The more complicated the image features, the higher in the hierarchy it is processed. For example, angles of lines are processed early in the hierarchy and the entire image of Fanning in a Snapper barrel is processed late in the hierarchy. One particular brain area is critical for our accurate perception of the direction that the wave – and even that the other surfers in the water – are moving. This brain region is referred to as area MT and is located in the middle of this visual hierarchy.

Figure 2:
These are two example right hemispheres. Like the image in Figure 1,
they have been reconstructed and inflated in order to improve the
visualization. Dark gray indicates sulci (the valleys) and light gray
indicates gyri (the peaks). The blue outline indicates the location of
area MT. Brain 1 is actually my brain. Interestingly, area MT in Brain 2
from a different person is in a similar anatomical location, at the
intersection of two sulci near the back for the brain in the occipital
lobe. Without area MT, we would not be able to see waves moving as we do
when we stare at the ocean. Most of what we know about area MT comes
from research in non-human primates. See suggested reading for details.

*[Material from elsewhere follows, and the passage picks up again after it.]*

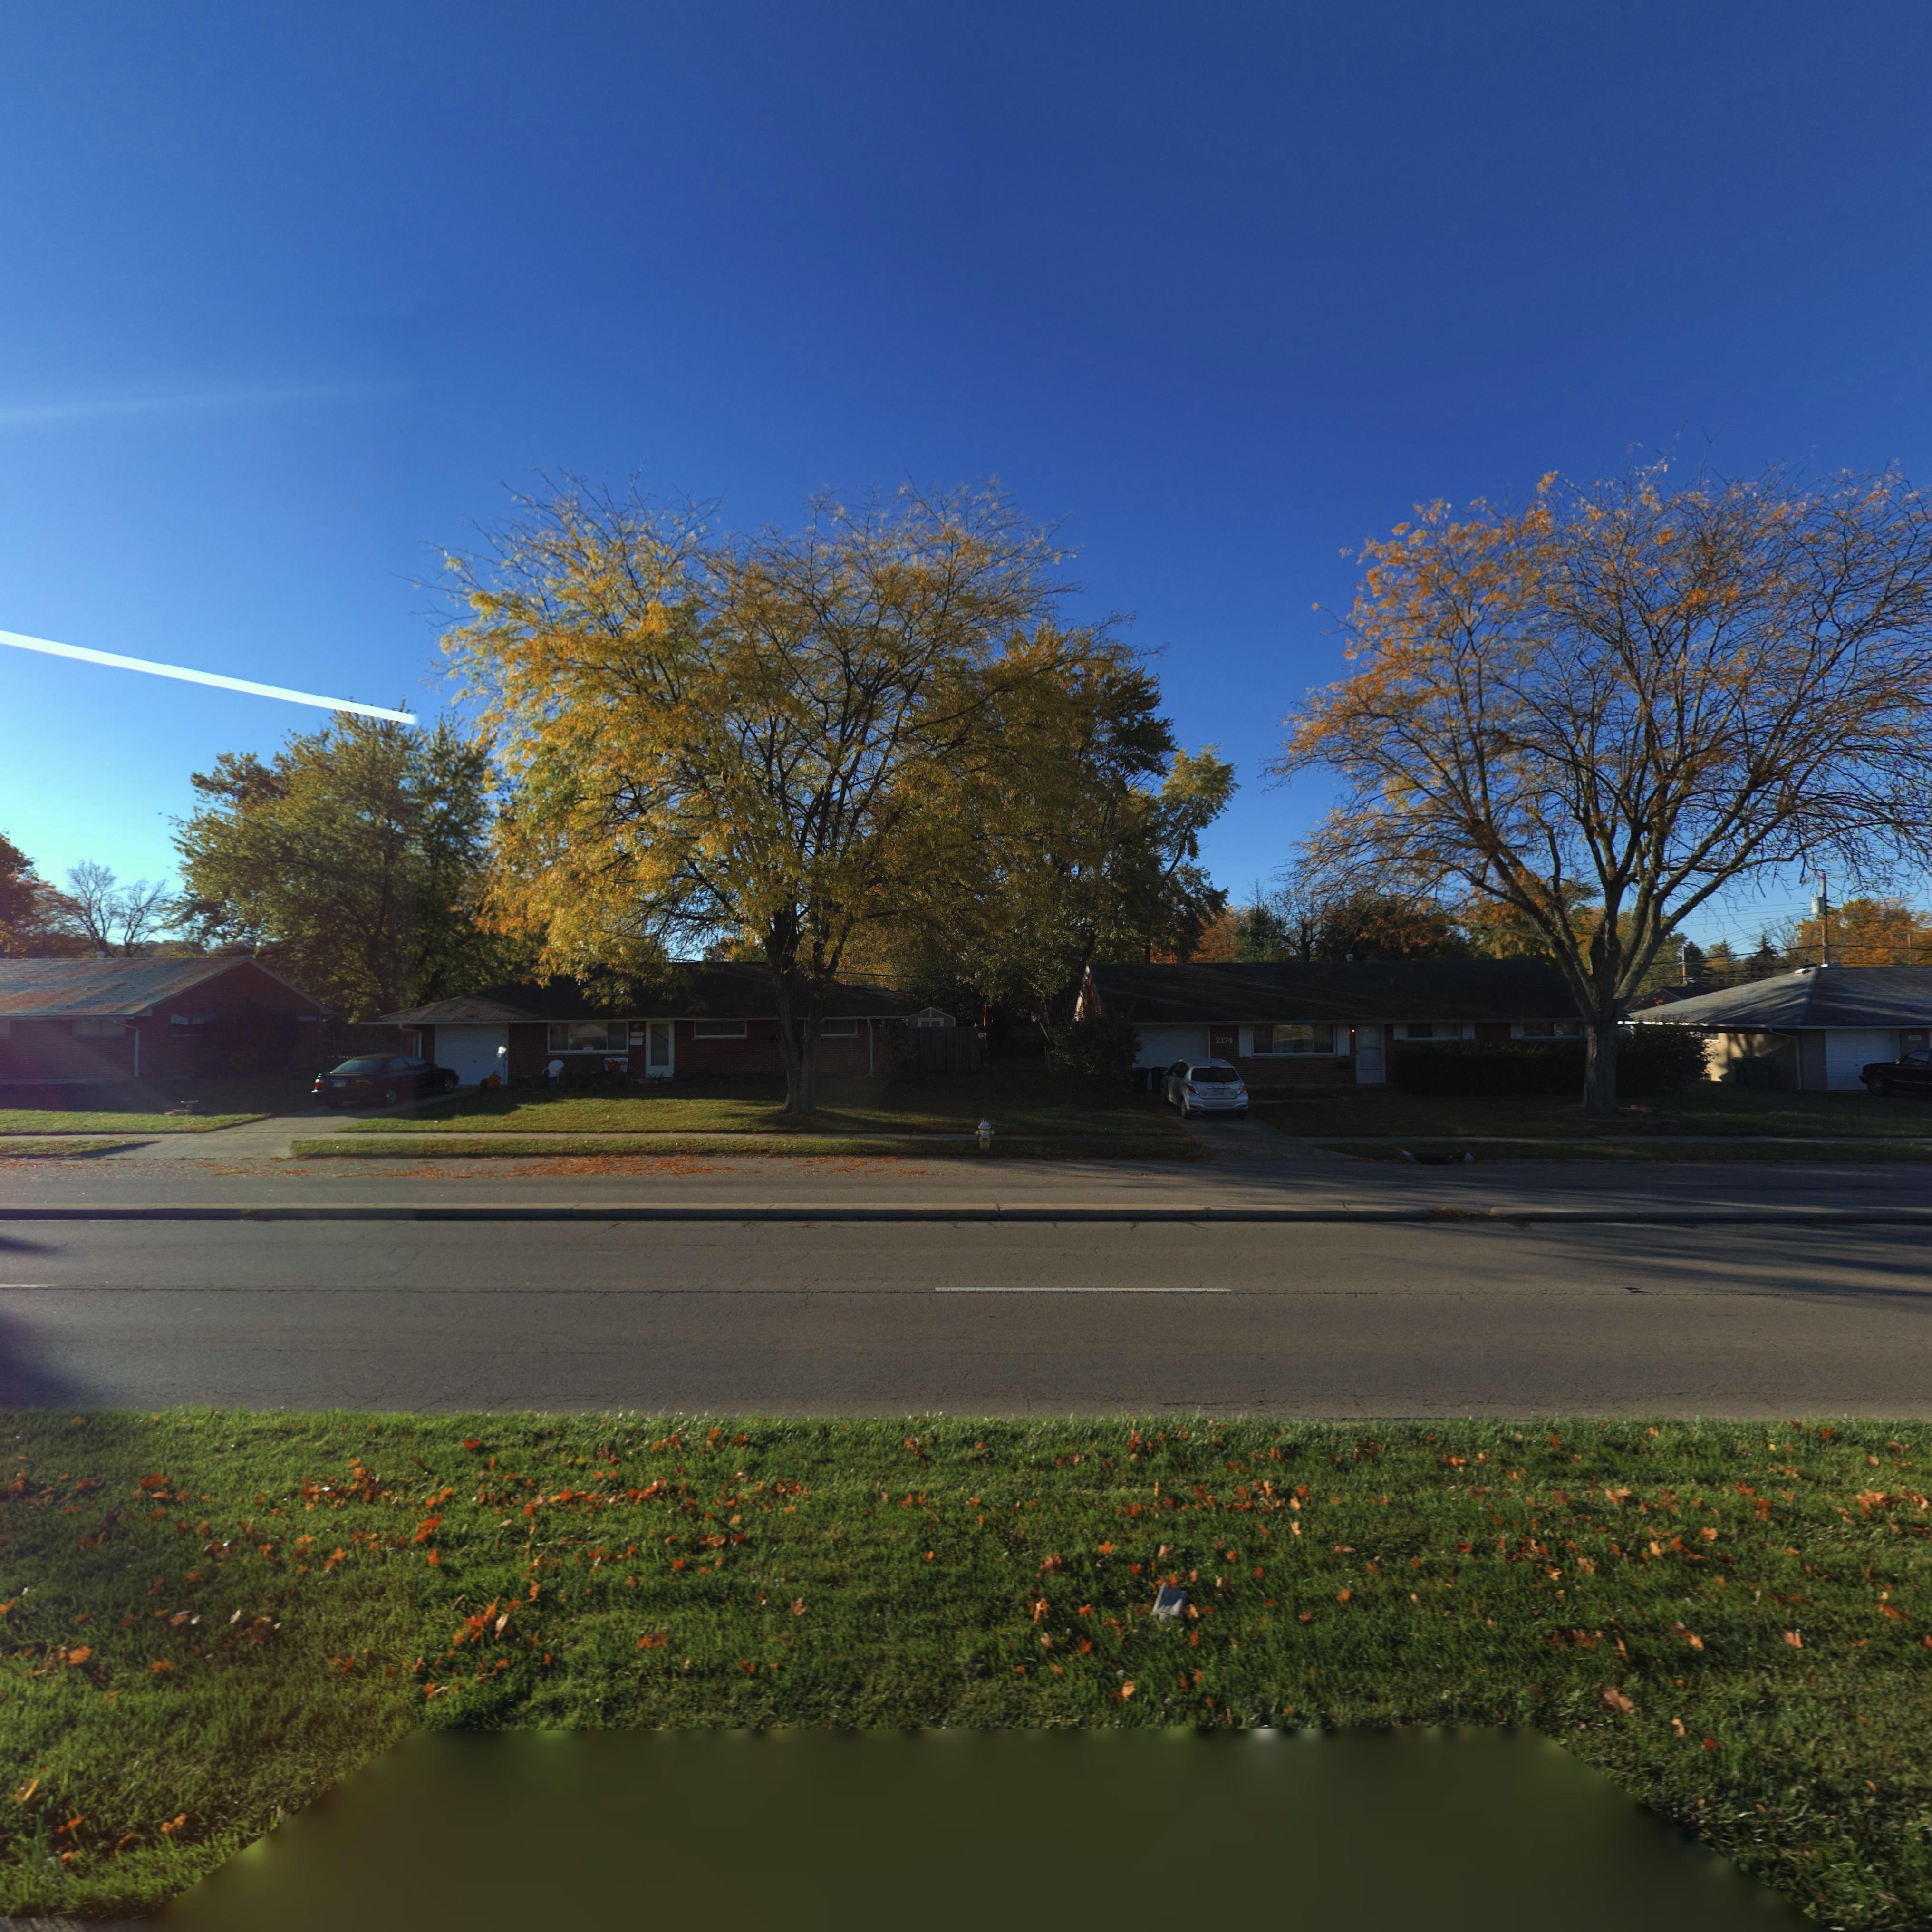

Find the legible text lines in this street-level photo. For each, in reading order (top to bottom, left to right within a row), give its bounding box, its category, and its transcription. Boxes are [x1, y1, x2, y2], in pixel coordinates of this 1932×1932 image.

[1215, 1036, 1233, 1043] StreetNumber: 2174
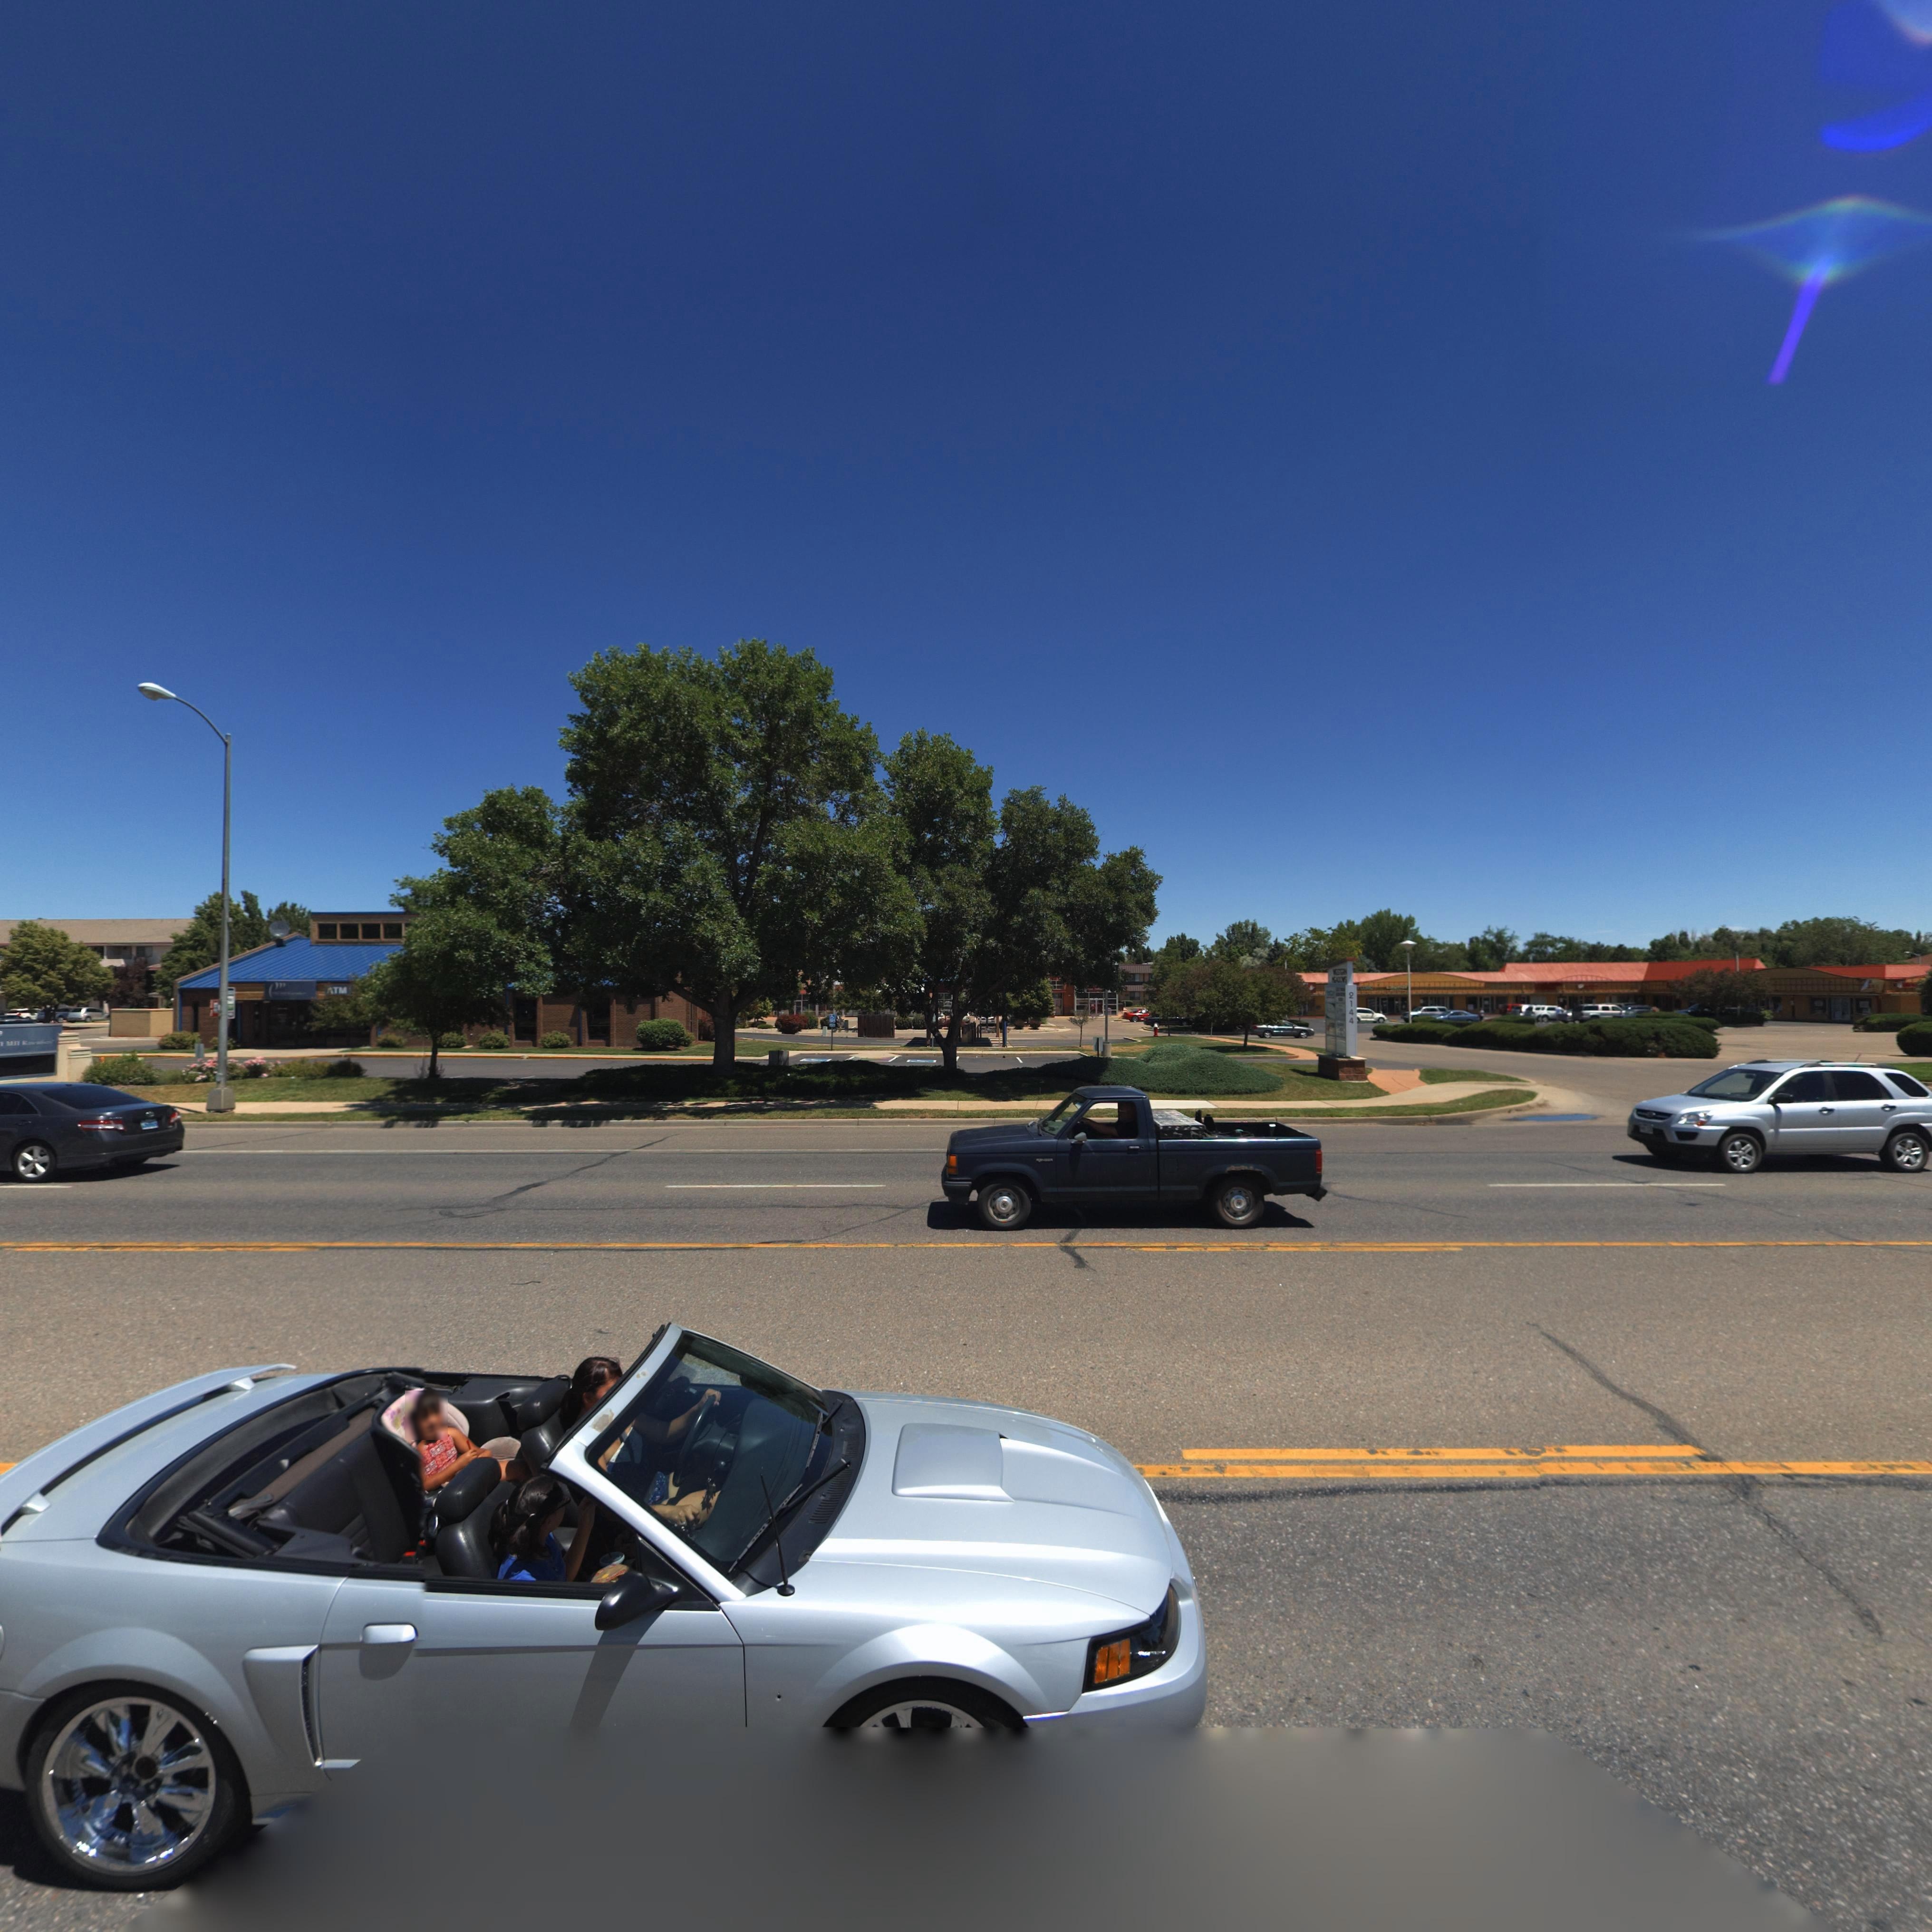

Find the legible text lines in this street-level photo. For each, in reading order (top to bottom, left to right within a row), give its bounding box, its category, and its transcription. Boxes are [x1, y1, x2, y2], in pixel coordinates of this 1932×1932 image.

[1348, 992, 1353, 1024] StreetNumber: 2144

So, while this might be a high-level crash course in how the visual cortex helps us read waves and how one region in particular, area MT, contributes more than others, what does this also mean for people who can’t see? You might remember Derek Rabelo, the blind surfer who surfed Pipe. How can he read waves and perceive motion if he can’t see the water moving? The fact of the matter is, as long as the cortical tissue is healthy in visual cortex, these structures get recruited to ‘see’ with his other senses. No cortex goes to waste if the brain can help it. Through his experience in the water, the brain slowly re-wires itself to use these areas – including MT – to guide his perception of visual motion even though his eyes cannot guide him. For example, recent research shows that area MT in blind subjects subsumes the role of auditory, as opposed to visual, motion perception. Additionally, what does this mean for you to make you a better surfer? Attention affects memory and affects you as you move through the water. If you do not specifically attend to particular things, it’s as if you didn’t see them at all. So, to read waves better, attend to the details of the waves and how they move, and you will begin to see details that you haven’t noticed before – the shifts in the rips, how the wind affects the crumble on top of the lip, etc. For us surfers, and for your brain, attending to details matters to make you a better surfer.
Together, we just tackled some important brain organization that gives us the gift of reading waves. The truth is, everything we do is a result of complex computations performed by complicated neural circuits. I hope to explain some of these neural circuits to you in the context of surfing in the next series of articles because without our brains, we wouldn’t be able to move our feet, let alone walk on water.
Suggested Reading:
Albright, T.D., Desimone, R., & Gross, C.G. (1984). Columnar organization of directionally-selective cells in visual area MT of the macaque. Journal of Neurophysiology 51(1): 16-30.
Rauschecker, A.M., Dastjerdi, M., Weiner, K.S., Witthoft, N., Nasrullah, S., Chen, J.,
Selimbeyoglu, A., & Parvizi, J. (2011). Illusions of Visual Motion Elicited by Electrical
Stimulation of Human Area MT+, PLoS One, 6(7):e21798.
Salzman, C.D., Britten, K.H., Newsome, W.T. (1990). Cortical microstimulation influences perceptual judgments of motion direction. Nature 346: 174-177.
Wandell, B.A., Dumoulin, S.O., and Brewer, A.A. (2007). Visual Field Maps in Human Cortex. Neuron 56: 366-383
Zeki, S. (2004). Thirty years of a very special visual area, Area V5. The Journal of Physiology, 557(1), 1–2.